- Location of Masonville, Iowa
- Coordinates: 42°28′47″N 91°35′29″W﻿ / ﻿42.47972°N 91.59139°W
- Country: United States
- State: Iowa
- County: Delaware
- Incorporated: June 28, 1901

Area
- • Total: 0.33 sq mi (0.85 km^{2})
- • Land: 0.33 sq mi (0.85 km^{2})
- • Water: 0 sq mi (0.00 km^{2})
- Elevation: 1,017 ft (310 m)

Population (2020)
- • Total: 99
- • Density: 302.7/sq mi (116.88/km^{2})
- Time zone: UTC-6 (Central (CST))
- • Summer (DST): UTC-5 (CDT)
- ZIP code: 50654
- Area code: 563
- FIPS code: 19-50205
- GNIS feature ID: 2395041

= Masonville, Iowa =

Masonville is a city in Delaware County, Iowa, United States. The population was 99 at the time of the 2020 census. The city is located on the western border between Delaware and Buchanan counties.

==History==
Masonville was laid out in 1858. It was named for businessman R. B. Mason.

==Geography==

According to the United States Census Bureau, the city has a total area of 0.33 sqmi, all land.

==Demographics==

===2020 census===
As of the census of 2020, there were 99 people, 47 households, and 33 families residing in the city. The population density was 302.7 inhabitants per square mile (116.9/km^{2}). There were 51 housing units at an average density of 155.9 per square mile (60.2/km^{2}). The racial makeup of the city was 100.0% White, 0.0% Black or African American, 0.0% Native American, 0.0% Asian, 0.0% Pacific Islander, 0.0% from other races and 0.0% from two or more races. Hispanic or Latino persons of any race comprised 1.0% of the population.

Of the 47 households, 27.7% of which had children under the age of 18 living with them, 53.2% were married couples living together, 8.5% were cohabitating couples, 12.8% had a female householder with no spouse or partner present and 25.5% had a male householder with no spouse or partner present. 29.8% of all households were non-families. 27.7% of all households were made up of individuals, 6.4% had someone living alone who was 65 years old or older.
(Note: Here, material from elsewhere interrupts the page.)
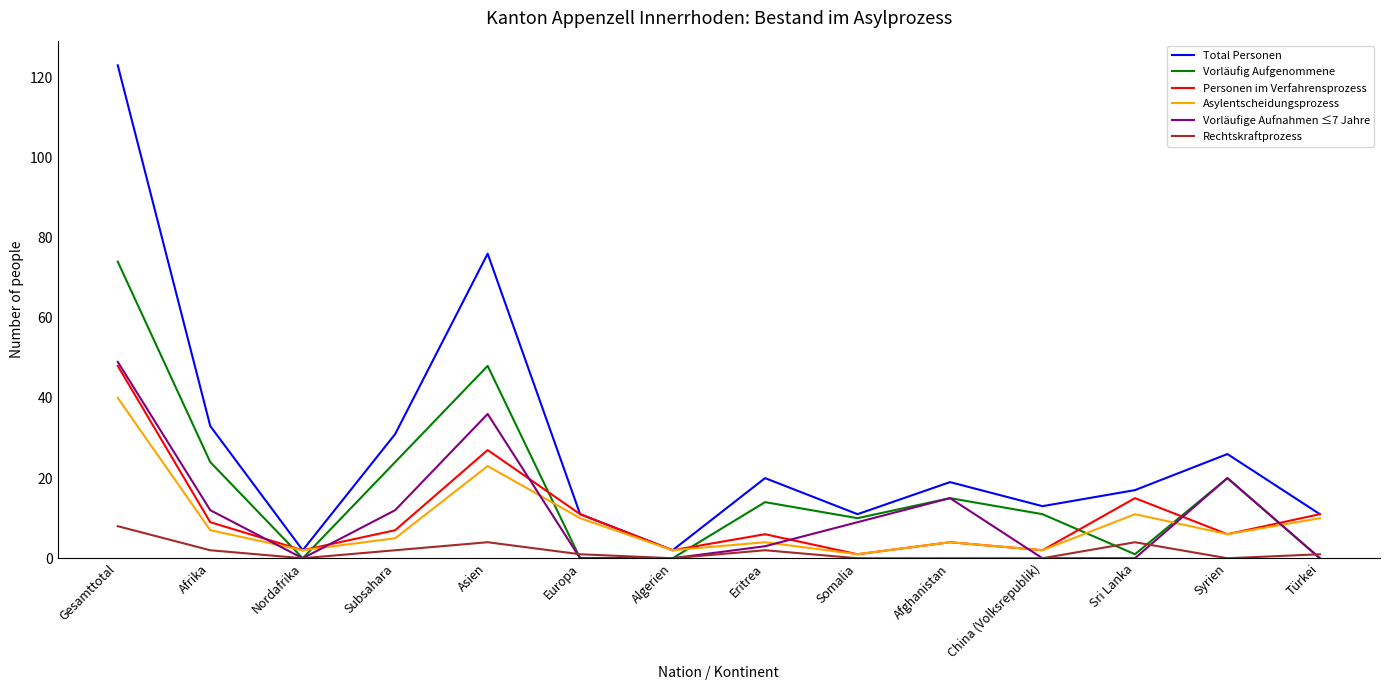

What is the sum of the Vorläufig Aufgenommene values at Somalia and Sri Lanka?

11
The median age in the city was 45.1 years. 24.2% of the residents were under the age of 20; 4.0% were between the ages of 20 and 24; 21.2% were from 25 and 44; 27.3% were from 45 and 64; and 23.2% were 65 years of age or older. The gender makeup of the city was 49.5% male and 50.5% female.

===2010 census===
As of the census of 2010, there were 127 people, 55 households, and 36 families living in the city. The population density was 384.8 PD/sqmi. There were 57 housing units at an average density of 172.7 /sqmi. The racial makeup of the city was 96.9% White and 3.1% from two or more races. Hispanic or Latino of any race were 0.8% of the population.

There were 55 households, of which 25.5% had children under the age of 18 living with them, 52.7% were married couples living together, 9.1% had a female householder with no husband present, 3.6% had a male householder with no wife present, and 34.5% were non-families. 27.3% of all households were made up of individuals, and 3.6% had someone living alone who was 65 years of age or older. The average household size was 2.31 and the average family size was 2.83.
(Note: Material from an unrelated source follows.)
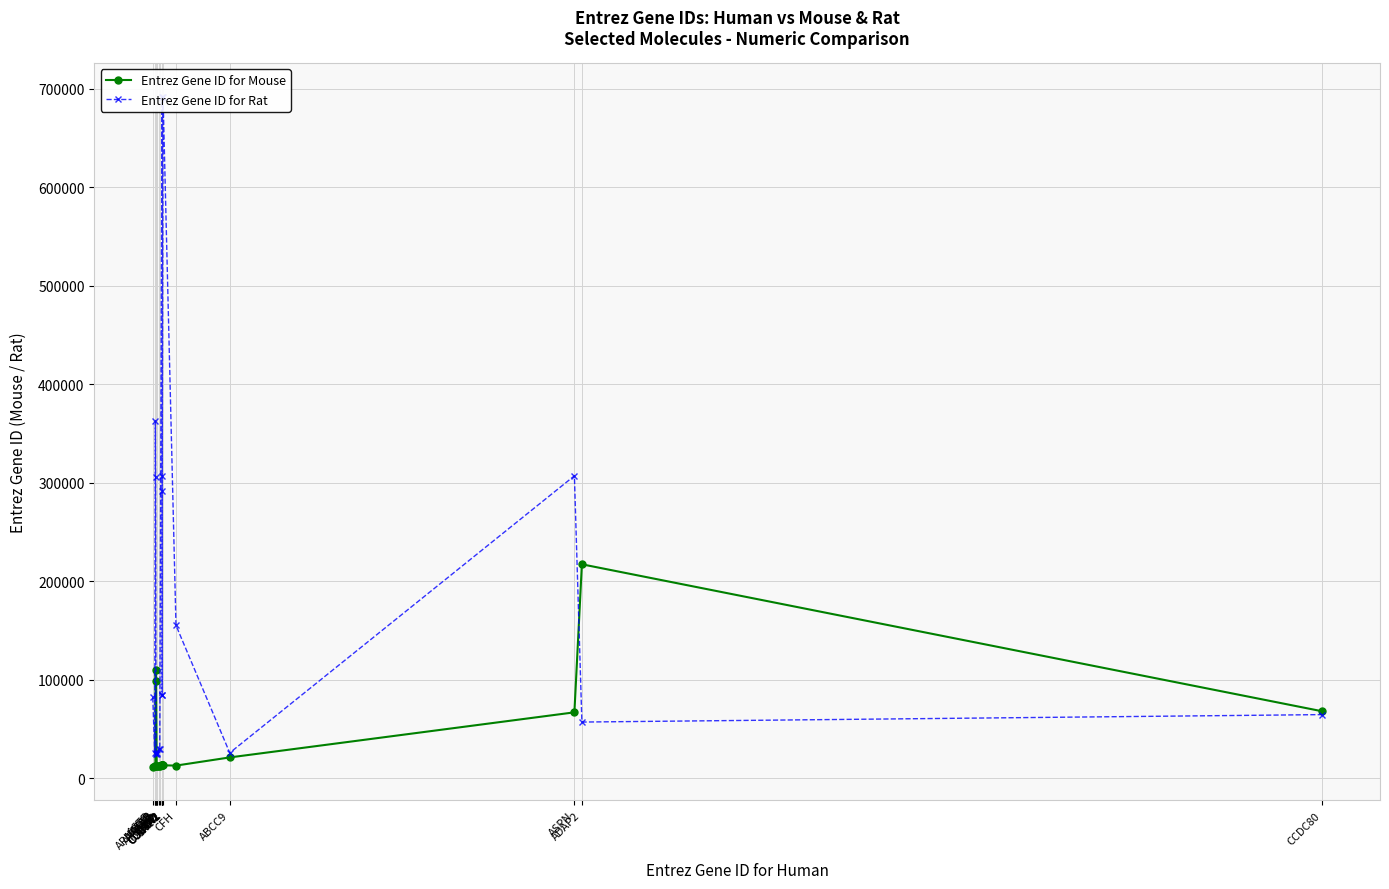

What is the value of the Entrez Gene ID for Mouse point at the 12th from the left?

12825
The median age in the city was 40.5 years. 24.4% of residents were under the age of 18; 4.7% were between the ages of 18 and 24; 26% were from 25 to 44; 32.3% were from 45 to 64; and 12.6% were 65 years of age or older. The gender makeup of the city was 46.5% male and 53.5% female.

===2000 census===
As of the census of 2000, there were 104 people, 49 households, and 32 families living in the city. The population density was 315.3 PD/sqmi. There were 55 housing units at an average density of 166.8 /sqmi. The racial makeup of the city was 99.04% White, and 0.96% from two or more races. Hispanic or Latino of any race were 4.81% of the population.

There were 49 households, out of which 18.4% had children under the age of 18 living with them, 44.9% were married couples living together, 18.4% had a female householder with no husband present, and 32.7% were non-families. 26.5% of all households were made up of individuals, and 18.4% had someone living alone who was 65 years of age or older. The average household size was 2.12 and the average family size was 2.42.

In the city, the population was spread out, with 14.4% under the age of 18, 18.3% from 18 to 24, 26.0% from 25 to 44, 26.9% from 45 to 64, and 14.4% who were 65 years of age or older. The median age was 41 years. For every 100 females, there were 67.7 males. For every 100 females age 18 and over, there were 81.6 males.

The median income for a household in the city was $32,000, and the median income for a family was $40,625. Males had a median income of $30,313 versus $16,667 for females. The per capita income for the city was $20,166. There were 3.0% of families and 5.1% of the population living below the poverty line, including no under eighteens and 15.4% of those over 64.

==Education==
The West Delaware County Community School District operates local area public schools.